Beginning with the line that contains "801.1 For all" in the material below, print each line exactly until the line that contains "801.321 If the" has been printed, then stop.

(PROVIDED ENTRIES)

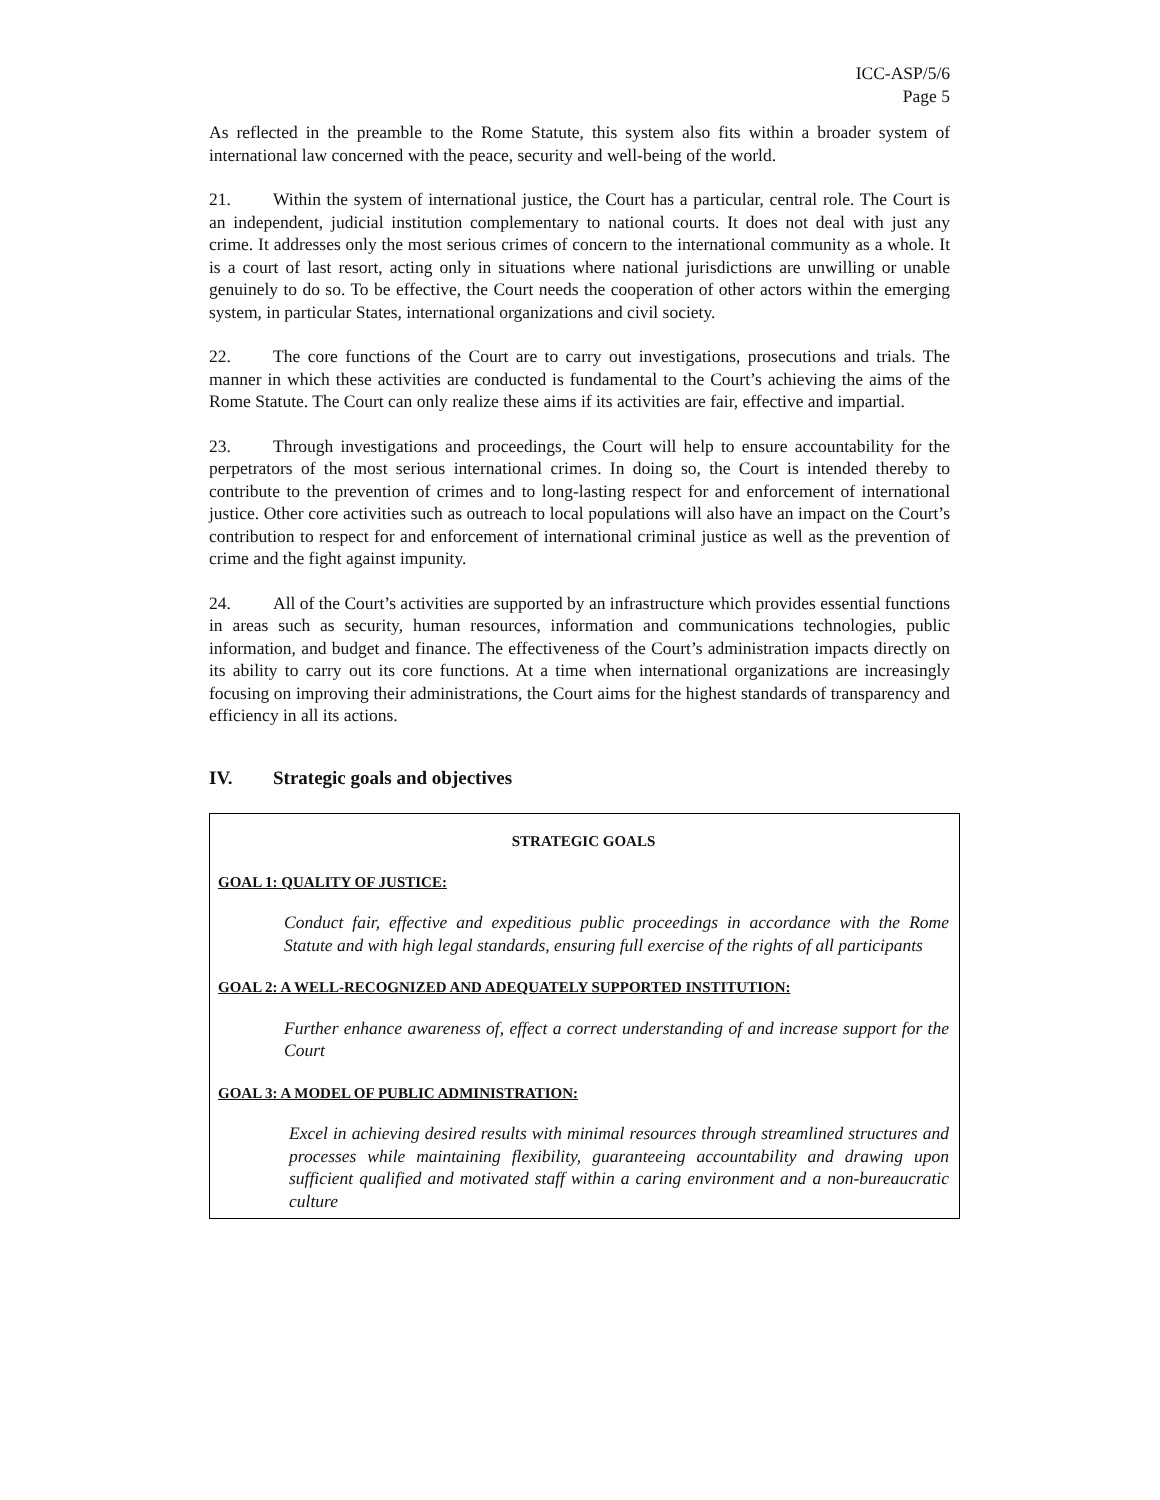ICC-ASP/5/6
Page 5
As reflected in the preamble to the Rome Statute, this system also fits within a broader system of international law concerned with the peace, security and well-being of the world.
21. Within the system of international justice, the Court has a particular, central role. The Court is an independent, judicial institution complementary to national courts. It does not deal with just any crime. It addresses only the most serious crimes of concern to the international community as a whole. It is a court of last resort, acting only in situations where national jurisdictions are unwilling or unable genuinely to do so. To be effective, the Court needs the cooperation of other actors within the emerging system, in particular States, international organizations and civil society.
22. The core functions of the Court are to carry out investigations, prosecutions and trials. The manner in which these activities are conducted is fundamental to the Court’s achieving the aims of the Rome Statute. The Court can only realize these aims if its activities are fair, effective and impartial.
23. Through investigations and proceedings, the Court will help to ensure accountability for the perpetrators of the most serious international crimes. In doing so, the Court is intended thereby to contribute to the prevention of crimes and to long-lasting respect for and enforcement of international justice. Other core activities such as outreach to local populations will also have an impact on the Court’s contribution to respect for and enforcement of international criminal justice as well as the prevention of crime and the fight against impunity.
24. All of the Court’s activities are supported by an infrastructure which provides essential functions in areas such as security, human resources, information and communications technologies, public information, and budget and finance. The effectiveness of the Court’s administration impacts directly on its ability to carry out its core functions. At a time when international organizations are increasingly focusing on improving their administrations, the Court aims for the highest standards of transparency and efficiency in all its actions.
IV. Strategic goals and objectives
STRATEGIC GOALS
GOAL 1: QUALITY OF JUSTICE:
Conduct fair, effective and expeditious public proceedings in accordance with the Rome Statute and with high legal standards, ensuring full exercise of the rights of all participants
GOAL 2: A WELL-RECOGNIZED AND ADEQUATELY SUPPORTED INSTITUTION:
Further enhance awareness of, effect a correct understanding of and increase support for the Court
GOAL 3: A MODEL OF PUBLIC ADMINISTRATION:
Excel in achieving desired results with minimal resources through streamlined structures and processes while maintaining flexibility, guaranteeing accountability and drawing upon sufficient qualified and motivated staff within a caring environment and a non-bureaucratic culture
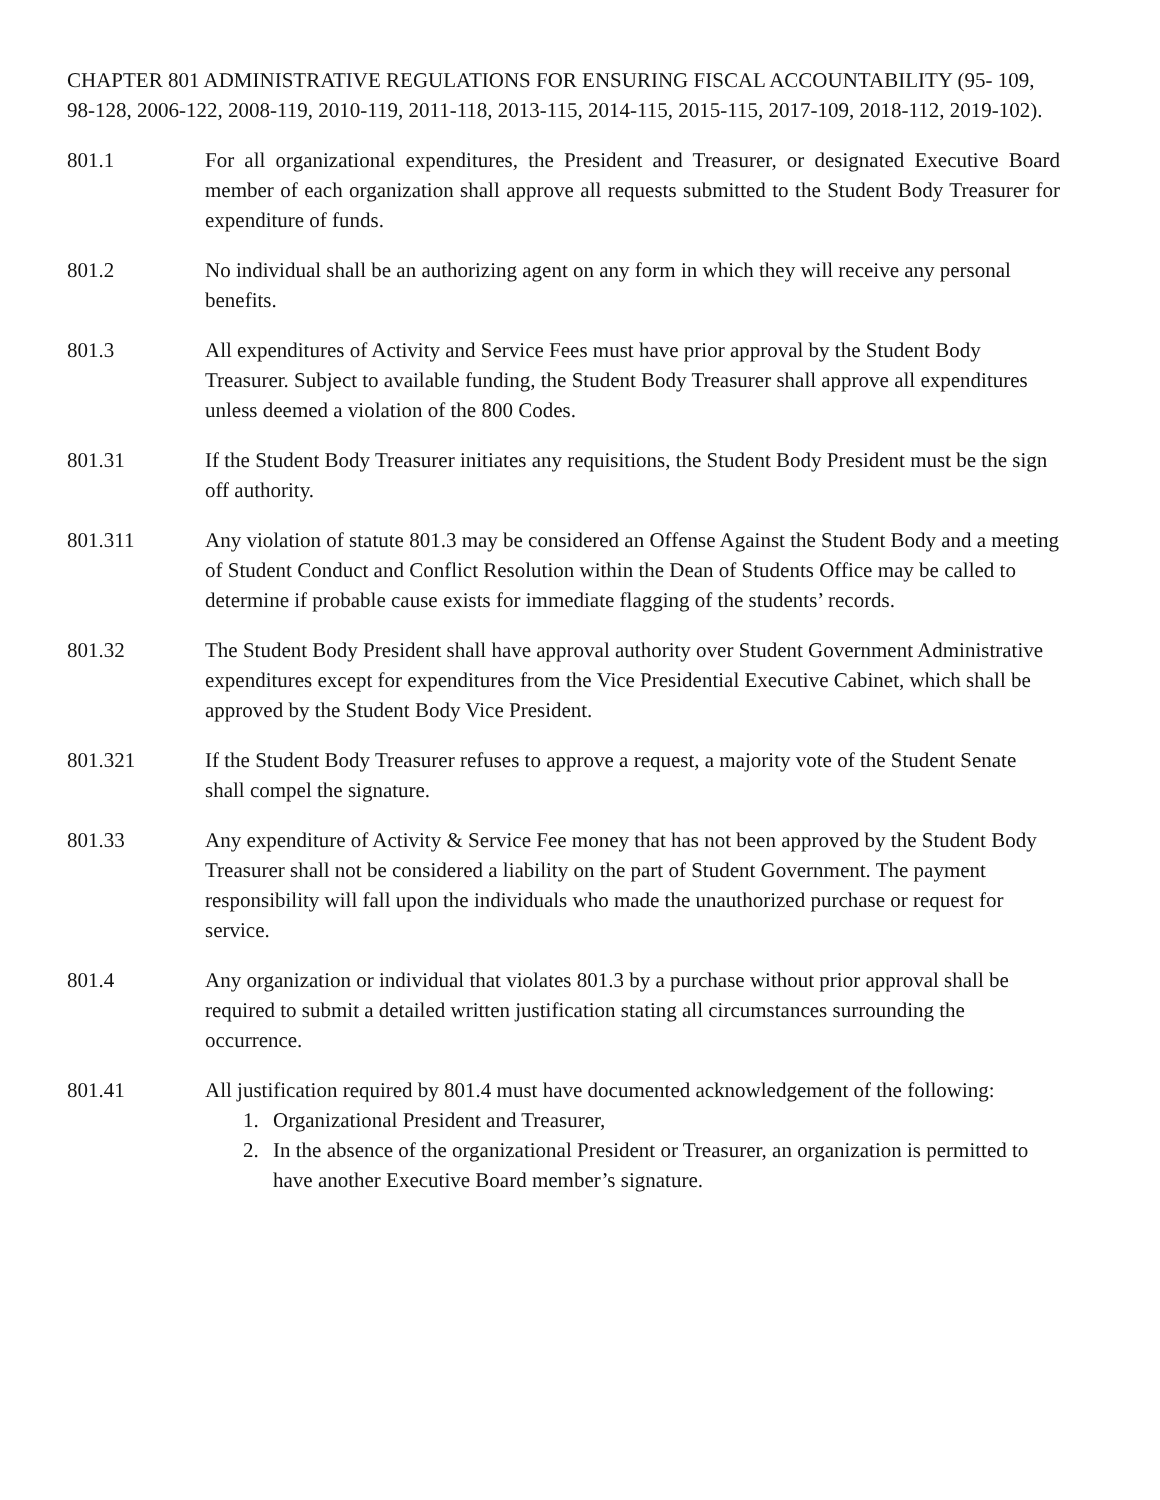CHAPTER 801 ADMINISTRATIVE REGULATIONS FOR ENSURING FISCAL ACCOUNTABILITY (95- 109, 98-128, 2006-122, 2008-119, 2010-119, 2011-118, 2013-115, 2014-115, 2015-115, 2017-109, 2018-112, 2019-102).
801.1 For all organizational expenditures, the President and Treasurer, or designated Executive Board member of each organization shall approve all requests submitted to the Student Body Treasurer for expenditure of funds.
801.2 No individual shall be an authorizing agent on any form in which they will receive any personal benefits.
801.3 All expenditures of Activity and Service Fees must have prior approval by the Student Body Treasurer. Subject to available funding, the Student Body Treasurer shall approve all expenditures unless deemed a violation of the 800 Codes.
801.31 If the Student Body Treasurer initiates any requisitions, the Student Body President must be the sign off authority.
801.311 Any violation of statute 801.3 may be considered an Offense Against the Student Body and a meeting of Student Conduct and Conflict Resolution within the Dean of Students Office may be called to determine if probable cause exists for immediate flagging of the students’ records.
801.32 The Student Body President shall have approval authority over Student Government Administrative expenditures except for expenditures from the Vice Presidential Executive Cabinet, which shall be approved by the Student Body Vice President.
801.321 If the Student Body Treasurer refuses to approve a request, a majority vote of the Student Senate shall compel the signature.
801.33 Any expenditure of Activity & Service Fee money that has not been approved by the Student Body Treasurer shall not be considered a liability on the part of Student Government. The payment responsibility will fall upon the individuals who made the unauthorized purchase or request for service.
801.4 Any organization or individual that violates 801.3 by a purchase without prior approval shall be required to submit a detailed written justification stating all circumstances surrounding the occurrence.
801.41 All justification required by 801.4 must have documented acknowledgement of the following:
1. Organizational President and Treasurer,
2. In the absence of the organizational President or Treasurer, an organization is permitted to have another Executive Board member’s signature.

(End PROVIDED ENTRIES)

TASK SOLUTION:
801.1 For all organizational expenditures, the President and Treasurer, or designated Executive Board member of each organization shall approve all requests submitted to the Student Body Treasurer for expenditure of funds.
801.2 No individual shall be an authorizing agent on any form in which they will receive any personal benefits.
801.3 All expenditures of Activity and Service Fees must have prior approval by the Student Body Treasurer. Subject to available funding, the Student Body Treasurer shall approve all expenditures unless deemed a violation of the 800 Codes.
801.31 If the Student Body Treasurer initiates any requisitions, the Student Body President must be the sign off authority.
801.311 Any violation of statute 801.3 may be considered an Offense Against the Student Body and a meeting of Student Conduct and Conflict Resolution within the Dean of Students Office may be called to determine if probable cause exists for immediate flagging of the students’ records.
801.32 The Student Body President shall have approval authority over Student Government Administrative expenditures except for expenditures from the Vice Presidential Executive Cabinet, which shall be approved by the Student Body Vice President.
801.321 If the Student Body Treasurer refuses to approve a request, a majority vote of the Student Senate shall compel the signature.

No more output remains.